** Opening Task input block **

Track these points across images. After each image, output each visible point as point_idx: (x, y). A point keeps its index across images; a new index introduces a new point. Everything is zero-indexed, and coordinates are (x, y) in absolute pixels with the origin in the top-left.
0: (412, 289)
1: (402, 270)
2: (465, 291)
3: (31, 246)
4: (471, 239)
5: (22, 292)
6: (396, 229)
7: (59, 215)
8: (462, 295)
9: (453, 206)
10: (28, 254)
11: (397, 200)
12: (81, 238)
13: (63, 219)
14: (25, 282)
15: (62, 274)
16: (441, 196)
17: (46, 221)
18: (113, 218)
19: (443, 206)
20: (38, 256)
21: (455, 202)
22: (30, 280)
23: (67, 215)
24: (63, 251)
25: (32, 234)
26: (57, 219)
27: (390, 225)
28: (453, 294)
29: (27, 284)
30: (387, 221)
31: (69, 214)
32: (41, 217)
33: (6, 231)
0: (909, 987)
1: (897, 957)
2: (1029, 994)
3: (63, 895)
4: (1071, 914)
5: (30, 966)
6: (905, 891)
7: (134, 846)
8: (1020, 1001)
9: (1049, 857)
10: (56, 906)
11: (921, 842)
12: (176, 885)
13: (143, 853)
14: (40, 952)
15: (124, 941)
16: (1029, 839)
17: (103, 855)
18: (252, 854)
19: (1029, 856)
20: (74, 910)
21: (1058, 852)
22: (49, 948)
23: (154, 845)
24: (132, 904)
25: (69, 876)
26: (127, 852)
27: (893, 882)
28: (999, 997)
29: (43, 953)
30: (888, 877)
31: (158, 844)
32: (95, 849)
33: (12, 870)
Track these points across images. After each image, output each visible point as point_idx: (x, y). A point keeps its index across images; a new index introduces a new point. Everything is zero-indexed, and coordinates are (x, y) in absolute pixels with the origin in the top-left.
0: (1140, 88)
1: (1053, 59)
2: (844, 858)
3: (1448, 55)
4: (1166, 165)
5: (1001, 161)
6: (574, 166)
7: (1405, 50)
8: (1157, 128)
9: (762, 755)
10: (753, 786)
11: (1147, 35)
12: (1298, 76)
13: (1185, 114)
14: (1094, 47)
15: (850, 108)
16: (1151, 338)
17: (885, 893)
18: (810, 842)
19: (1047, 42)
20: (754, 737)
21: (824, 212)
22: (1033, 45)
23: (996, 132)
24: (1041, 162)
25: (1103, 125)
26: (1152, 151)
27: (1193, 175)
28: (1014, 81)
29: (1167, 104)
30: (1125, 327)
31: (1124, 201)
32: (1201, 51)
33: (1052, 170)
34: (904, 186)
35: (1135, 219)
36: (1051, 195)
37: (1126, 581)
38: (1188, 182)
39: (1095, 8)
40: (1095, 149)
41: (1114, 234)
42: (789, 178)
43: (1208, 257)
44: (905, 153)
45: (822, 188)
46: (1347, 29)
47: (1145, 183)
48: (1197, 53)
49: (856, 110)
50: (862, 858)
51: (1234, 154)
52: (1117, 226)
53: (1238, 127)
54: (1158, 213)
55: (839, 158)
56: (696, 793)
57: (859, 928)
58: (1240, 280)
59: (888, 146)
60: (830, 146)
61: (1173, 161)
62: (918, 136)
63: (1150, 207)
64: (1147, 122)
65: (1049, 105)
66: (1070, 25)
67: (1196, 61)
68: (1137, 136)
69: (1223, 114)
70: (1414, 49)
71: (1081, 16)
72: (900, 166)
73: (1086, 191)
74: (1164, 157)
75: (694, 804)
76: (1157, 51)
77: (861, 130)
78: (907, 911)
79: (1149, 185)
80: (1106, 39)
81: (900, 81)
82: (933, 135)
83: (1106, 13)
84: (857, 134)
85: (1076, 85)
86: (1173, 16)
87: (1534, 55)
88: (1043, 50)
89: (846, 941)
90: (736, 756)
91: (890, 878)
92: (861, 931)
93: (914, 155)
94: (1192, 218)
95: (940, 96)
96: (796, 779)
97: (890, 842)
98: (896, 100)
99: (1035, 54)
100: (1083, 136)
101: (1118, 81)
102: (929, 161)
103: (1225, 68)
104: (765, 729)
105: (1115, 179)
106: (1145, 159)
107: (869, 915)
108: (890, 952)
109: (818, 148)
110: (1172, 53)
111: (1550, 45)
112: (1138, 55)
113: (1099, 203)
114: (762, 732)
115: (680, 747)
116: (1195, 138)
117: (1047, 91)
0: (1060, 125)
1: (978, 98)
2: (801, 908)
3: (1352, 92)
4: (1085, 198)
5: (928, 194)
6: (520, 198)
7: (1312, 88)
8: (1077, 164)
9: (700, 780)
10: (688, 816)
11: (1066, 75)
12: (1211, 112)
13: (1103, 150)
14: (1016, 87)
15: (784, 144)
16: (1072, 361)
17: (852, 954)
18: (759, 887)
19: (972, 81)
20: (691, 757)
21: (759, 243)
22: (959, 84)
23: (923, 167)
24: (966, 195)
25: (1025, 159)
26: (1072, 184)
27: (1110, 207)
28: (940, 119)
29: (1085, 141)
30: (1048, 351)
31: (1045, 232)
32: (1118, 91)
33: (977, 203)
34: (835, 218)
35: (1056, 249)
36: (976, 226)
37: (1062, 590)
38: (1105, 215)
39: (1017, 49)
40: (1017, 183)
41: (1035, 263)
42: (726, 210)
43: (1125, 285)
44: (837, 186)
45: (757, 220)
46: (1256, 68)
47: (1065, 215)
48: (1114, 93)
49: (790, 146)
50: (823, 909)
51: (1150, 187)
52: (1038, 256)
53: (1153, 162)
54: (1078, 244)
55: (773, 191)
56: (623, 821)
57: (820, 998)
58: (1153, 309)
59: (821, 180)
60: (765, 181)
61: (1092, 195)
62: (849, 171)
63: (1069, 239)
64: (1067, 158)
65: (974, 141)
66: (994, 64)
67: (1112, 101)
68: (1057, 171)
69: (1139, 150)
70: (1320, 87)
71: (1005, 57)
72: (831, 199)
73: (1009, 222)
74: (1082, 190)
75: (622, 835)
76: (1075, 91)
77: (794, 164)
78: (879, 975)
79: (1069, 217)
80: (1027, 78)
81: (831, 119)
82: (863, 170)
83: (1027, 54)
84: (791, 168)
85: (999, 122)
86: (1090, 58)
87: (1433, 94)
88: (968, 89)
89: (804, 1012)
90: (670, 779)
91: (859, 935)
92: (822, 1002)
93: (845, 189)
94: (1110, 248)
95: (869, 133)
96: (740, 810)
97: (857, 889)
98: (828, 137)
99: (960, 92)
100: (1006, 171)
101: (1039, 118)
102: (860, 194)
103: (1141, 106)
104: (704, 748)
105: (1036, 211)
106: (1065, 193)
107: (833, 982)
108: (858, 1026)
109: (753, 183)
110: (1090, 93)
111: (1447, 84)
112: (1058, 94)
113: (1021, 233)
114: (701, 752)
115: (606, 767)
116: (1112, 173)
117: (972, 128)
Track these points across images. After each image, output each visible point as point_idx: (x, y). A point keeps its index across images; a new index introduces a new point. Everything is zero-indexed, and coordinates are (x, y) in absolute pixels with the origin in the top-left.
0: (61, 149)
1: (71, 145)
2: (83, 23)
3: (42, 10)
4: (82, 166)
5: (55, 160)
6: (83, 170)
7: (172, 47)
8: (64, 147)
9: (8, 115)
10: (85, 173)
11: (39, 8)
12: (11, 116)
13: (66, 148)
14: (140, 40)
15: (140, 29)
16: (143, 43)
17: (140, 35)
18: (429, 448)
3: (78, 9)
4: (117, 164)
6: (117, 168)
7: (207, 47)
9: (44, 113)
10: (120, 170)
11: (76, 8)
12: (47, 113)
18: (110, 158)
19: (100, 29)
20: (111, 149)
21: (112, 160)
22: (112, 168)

** Closing Task input block **

Return all of the entries above, reproducing every line character for character.

• **Answer section**
Track these points across images. After each image, output each visible point as point_idx: (x, y). A point keeps its index across images; a new index introduces a new point. Everything is zero-indexed, and coordinates are (x, y) in absolute pixels with the origin in the top-left.
0: (412, 289)
1: (402, 270)
2: (465, 291)
3: (31, 246)
4: (471, 239)
5: (22, 292)
6: (396, 229)
7: (59, 215)
8: (462, 295)
9: (453, 206)
10: (28, 254)
11: (397, 200)
12: (81, 238)
13: (63, 219)
14: (25, 282)
15: (62, 274)
16: (441, 196)
17: (46, 221)
18: (113, 218)
19: (443, 206)
20: (38, 256)
21: (455, 202)
22: (30, 280)
23: (67, 215)
24: (63, 251)
25: (32, 234)
26: (57, 219)
27: (390, 225)
28: (453, 294)
29: (27, 284)
30: (387, 221)
31: (69, 214)
32: (41, 217)
33: (6, 231)
0: (909, 987)
1: (897, 957)
2: (1029, 994)
3: (63, 895)
4: (1071, 914)
5: (30, 966)
6: (905, 891)
7: (134, 846)
8: (1020, 1001)
9: (1049, 857)
10: (56, 906)
11: (921, 842)
12: (176, 885)
13: (143, 853)
14: (40, 952)
15: (124, 941)
16: (1029, 839)
17: (103, 855)
18: (252, 854)
19: (1029, 856)
20: (74, 910)
21: (1058, 852)
22: (49, 948)
23: (154, 845)
24: (132, 904)
25: (69, 876)
26: (127, 852)
27: (893, 882)
28: (999, 997)
29: (43, 953)
30: (888, 877)
31: (158, 844)
32: (95, 849)
33: (12, 870)
Track these points across images. After each image, output each visible point as point_idx: (x, y). A point keeps its index across images; a new index introduces a new point. Everything is zero-indexed, and coordinates are (x, y) in absolute pixels with the origin in the top-left.
0: (1140, 88)
1: (1053, 59)
2: (844, 858)
3: (1448, 55)
4: (1166, 165)
5: (1001, 161)
6: (574, 166)
7: (1405, 50)
8: (1157, 128)
9: (762, 755)
10: (753, 786)
11: (1147, 35)
12: (1298, 76)
13: (1185, 114)
14: (1094, 47)
15: (850, 108)
16: (1151, 338)
17: (885, 893)
18: (810, 842)
19: (1047, 42)
20: (754, 737)
21: (824, 212)
22: (1033, 45)
23: (996, 132)
24: (1041, 162)
25: (1103, 125)
26: (1152, 151)
27: (1193, 175)
28: (1014, 81)
29: (1167, 104)
30: (1125, 327)
31: (1124, 201)
32: (1201, 51)
33: (1052, 170)
34: (904, 186)
35: (1135, 219)
36: (1051, 195)
37: (1126, 581)
38: (1188, 182)
39: (1095, 8)
40: (1095, 149)
41: (1114, 234)
42: (789, 178)
43: (1208, 257)
44: (905, 153)
45: (822, 188)
46: (1347, 29)
47: (1145, 183)
48: (1197, 53)
49: (856, 110)
50: (862, 858)
51: (1234, 154)
52: (1117, 226)
53: (1238, 127)
54: (1158, 213)
55: (839, 158)
56: (696, 793)
57: (859, 928)
58: (1240, 280)
59: (888, 146)
60: (830, 146)
61: (1173, 161)
62: (918, 136)
63: (1150, 207)
64: (1147, 122)
65: (1049, 105)
66: (1070, 25)
67: (1196, 61)
68: (1137, 136)
69: (1223, 114)
70: (1414, 49)
71: (1081, 16)
72: (900, 166)
73: (1086, 191)
74: (1164, 157)
75: (694, 804)
76: (1157, 51)
77: (861, 130)
78: (907, 911)
79: (1149, 185)
80: (1106, 39)
81: (900, 81)
82: (933, 135)
83: (1106, 13)
84: (857, 134)
85: (1076, 85)
86: (1173, 16)
87: (1534, 55)
88: (1043, 50)
89: (846, 941)
90: (736, 756)
91: (890, 878)
92: (861, 931)
93: (914, 155)
94: (1192, 218)
95: (940, 96)
96: (796, 779)
97: (890, 842)
98: (896, 100)
99: (1035, 54)
100: (1083, 136)
101: (1118, 81)
102: (929, 161)
103: (1225, 68)
104: (765, 729)
105: (1115, 179)
106: (1145, 159)
107: (869, 915)
108: (890, 952)
109: (818, 148)
110: (1172, 53)
111: (1550, 45)
112: (1138, 55)
113: (1099, 203)
114: (762, 732)
115: (680, 747)
116: (1195, 138)
117: (1047, 91)
0: (1060, 125)
1: (978, 98)
2: (801, 908)
3: (1352, 92)
4: (1085, 198)
5: (928, 194)
6: (520, 198)
7: (1312, 88)
8: (1077, 164)
9: (700, 780)
10: (688, 816)
11: (1066, 75)
12: (1211, 112)
13: (1103, 150)
14: (1016, 87)
15: (784, 144)
16: (1072, 361)
17: (852, 954)
18: (759, 887)
19: (972, 81)
20: (691, 757)
21: (759, 243)
22: (959, 84)
23: (923, 167)
24: (966, 195)
25: (1025, 159)
26: (1072, 184)
27: (1110, 207)
28: (940, 119)
29: (1085, 141)
30: (1048, 351)
31: (1045, 232)
32: (1118, 91)
33: (977, 203)
34: (835, 218)
35: (1056, 249)
36: (976, 226)
37: (1062, 590)
38: (1105, 215)
39: (1017, 49)
40: (1017, 183)
41: (1035, 263)
42: (726, 210)
43: (1125, 285)
44: (837, 186)
45: (757, 220)
46: (1256, 68)
47: (1065, 215)
48: (1114, 93)
49: (790, 146)
50: (823, 909)
51: (1150, 187)
52: (1038, 256)
53: (1153, 162)
54: (1078, 244)
55: (773, 191)
56: (623, 821)
57: (820, 998)
58: (1153, 309)
59: (821, 180)
60: (765, 181)
61: (1092, 195)
62: (849, 171)
63: (1069, 239)
64: (1067, 158)
65: (974, 141)
66: (994, 64)
67: (1112, 101)
68: (1057, 171)
69: (1139, 150)
70: (1320, 87)
71: (1005, 57)
72: (831, 199)
73: (1009, 222)
74: (1082, 190)
75: (622, 835)
76: (1075, 91)
77: (794, 164)
78: (879, 975)
79: (1069, 217)
80: (1027, 78)
81: (831, 119)
82: (863, 170)
83: (1027, 54)
84: (791, 168)
85: (999, 122)
86: (1090, 58)
87: (1433, 94)
88: (968, 89)
89: (804, 1012)
90: (670, 779)
91: (859, 935)
92: (822, 1002)
93: (845, 189)
94: (1110, 248)
95: (869, 133)
96: (740, 810)
97: (857, 889)
98: (828, 137)
99: (960, 92)
100: (1006, 171)
101: (1039, 118)
102: (860, 194)
103: (1141, 106)
104: (704, 748)
105: (1036, 211)
106: (1065, 193)
107: (833, 982)
108: (858, 1026)
109: (753, 183)
110: (1090, 93)
111: (1447, 84)
112: (1058, 94)
113: (1021, 233)
114: (701, 752)
115: (606, 767)
116: (1112, 173)
117: (972, 128)
Track these points across images. After each image, output each visible point as point_idx: (x, y). A point keeps its index across images; a new index introduces a new point. Everything is zero-indexed, and coordinates are (x, y) in absolute pixels with the origin in the top-left.
0: (61, 149)
1: (71, 145)
2: (83, 23)
3: (42, 10)
4: (82, 166)
5: (55, 160)
6: (83, 170)
7: (172, 47)
8: (64, 147)
9: (8, 115)
10: (85, 173)
11: (39, 8)
12: (11, 116)
13: (66, 148)
14: (140, 40)
15: (140, 29)
16: (143, 43)
17: (140, 35)
18: (429, 448)
3: (78, 9)
4: (117, 164)
6: (117, 168)
7: (207, 47)
9: (44, 113)
10: (120, 170)
11: (76, 8)
12: (47, 113)
18: (110, 158)
19: (100, 29)
20: (111, 149)
21: (112, 160)
22: (112, 168)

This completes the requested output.